#### [BRIEF]
A word-for-word restatement of the listing is the only acceptable answer.

#### [GIVEN ENTRIES]
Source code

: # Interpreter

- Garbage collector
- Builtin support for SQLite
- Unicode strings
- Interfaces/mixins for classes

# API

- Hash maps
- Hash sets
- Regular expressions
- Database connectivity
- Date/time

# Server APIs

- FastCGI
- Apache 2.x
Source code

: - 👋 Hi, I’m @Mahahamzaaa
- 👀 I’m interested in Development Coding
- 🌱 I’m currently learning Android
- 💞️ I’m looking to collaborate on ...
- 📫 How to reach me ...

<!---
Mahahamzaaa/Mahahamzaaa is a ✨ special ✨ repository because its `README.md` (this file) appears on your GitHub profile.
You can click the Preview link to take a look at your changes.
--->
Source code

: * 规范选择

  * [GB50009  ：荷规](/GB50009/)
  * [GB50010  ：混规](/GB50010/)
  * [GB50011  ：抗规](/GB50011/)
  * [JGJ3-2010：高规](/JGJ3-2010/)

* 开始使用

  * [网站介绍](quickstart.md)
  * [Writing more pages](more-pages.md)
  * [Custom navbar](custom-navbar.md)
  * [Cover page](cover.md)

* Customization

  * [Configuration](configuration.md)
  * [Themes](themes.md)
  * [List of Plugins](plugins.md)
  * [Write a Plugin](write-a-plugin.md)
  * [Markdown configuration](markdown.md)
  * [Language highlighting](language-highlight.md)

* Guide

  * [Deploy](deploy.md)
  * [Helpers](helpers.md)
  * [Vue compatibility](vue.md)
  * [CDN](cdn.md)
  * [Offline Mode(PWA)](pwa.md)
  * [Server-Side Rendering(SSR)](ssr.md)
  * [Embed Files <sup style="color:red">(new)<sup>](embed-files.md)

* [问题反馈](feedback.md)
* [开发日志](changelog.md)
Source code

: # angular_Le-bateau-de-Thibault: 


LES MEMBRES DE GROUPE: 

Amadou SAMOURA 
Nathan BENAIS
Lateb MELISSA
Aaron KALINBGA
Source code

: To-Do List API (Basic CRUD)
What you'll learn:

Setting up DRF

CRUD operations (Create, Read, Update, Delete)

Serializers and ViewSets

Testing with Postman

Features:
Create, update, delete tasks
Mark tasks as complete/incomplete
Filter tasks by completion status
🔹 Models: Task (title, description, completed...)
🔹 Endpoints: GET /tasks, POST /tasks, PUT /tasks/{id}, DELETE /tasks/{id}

#### [EXPECTED ANSWER]
Source code

: # Interpreter

- Garbage collector
- Builtin support for SQLite
- Unicode strings
- Interfaces/mixins for classes

# API

- Hash maps
- Hash sets
- Regular expressions
- Database connectivity
- Date/time

# Server APIs

- FastCGI
- Apache 2.x
Source code

: - 👋 Hi, I’m @Mahahamzaaa
- 👀 I’m interested in Development Coding
- 🌱 I’m currently learning Android
- 💞️ I’m looking to collaborate on ...
- 📫 How to reach me ...

<!---
Mahahamzaaa/Mahahamzaaa is a ✨ special ✨ repository because its `README.md` (this file) appears on your GitHub profile.
You can click the Preview link to take a look at your changes.
--->
Source code

: * 规范选择

  * [GB50009  ：荷规](/GB50009/)
  * [GB50010  ：混规](/GB50010/)
  * [GB50011  ：抗规](/GB50011/)
  * [JGJ3-2010：高规](/JGJ3-2010/)

* 开始使用

  * [网站介绍](quickstart.md)
  * [Writing more pages](more-pages.md)
  * [Custom navbar](custom-navbar.md)
  * [Cover page](cover.md)

* Customization

  * [Configuration](configuration.md)
  * [Themes](themes.md)
  * [List of Plugins](plugins.md)
  * [Write a Plugin](write-a-plugin.md)
  * [Markdown configuration](markdown.md)
  * [Language highlighting](language-highlight.md)

* Guide

  * [Deploy](deploy.md)
  * [Helpers](helpers.md)
  * [Vue compatibility](vue.md)
  * [CDN](cdn.md)
  * [Offline Mode(PWA)](pwa.md)
  * [Server-Side Rendering(SSR)](ssr.md)
  * [Embed Files <sup style="color:red">(new)<sup>](embed-files.md)

* [问题反馈](feedback.md)
* [开发日志](changelog.md)
Source code

: # angular_Le-bateau-de-Thibault: 


LES MEMBRES DE GROUPE: 

Amadou SAMOURA 
Nathan BENAIS
Lateb MELISSA
Aaron KALINBGA
Source code

: To-Do List API (Basic CRUD)
What you'll learn:

Setting up DRF

CRUD operations (Create, Read, Update, Delete)

Serializers and ViewSets

Testing with Postman

Features:
Create, update, delete tasks
Mark tasks as complete/incomplete
Filter tasks by completion status
🔹 Models: Task (title, description, completed...)
🔹 Endpoints: GET /tasks, POST /tasks, PUT /tasks/{id}, DELETE /tasks/{id}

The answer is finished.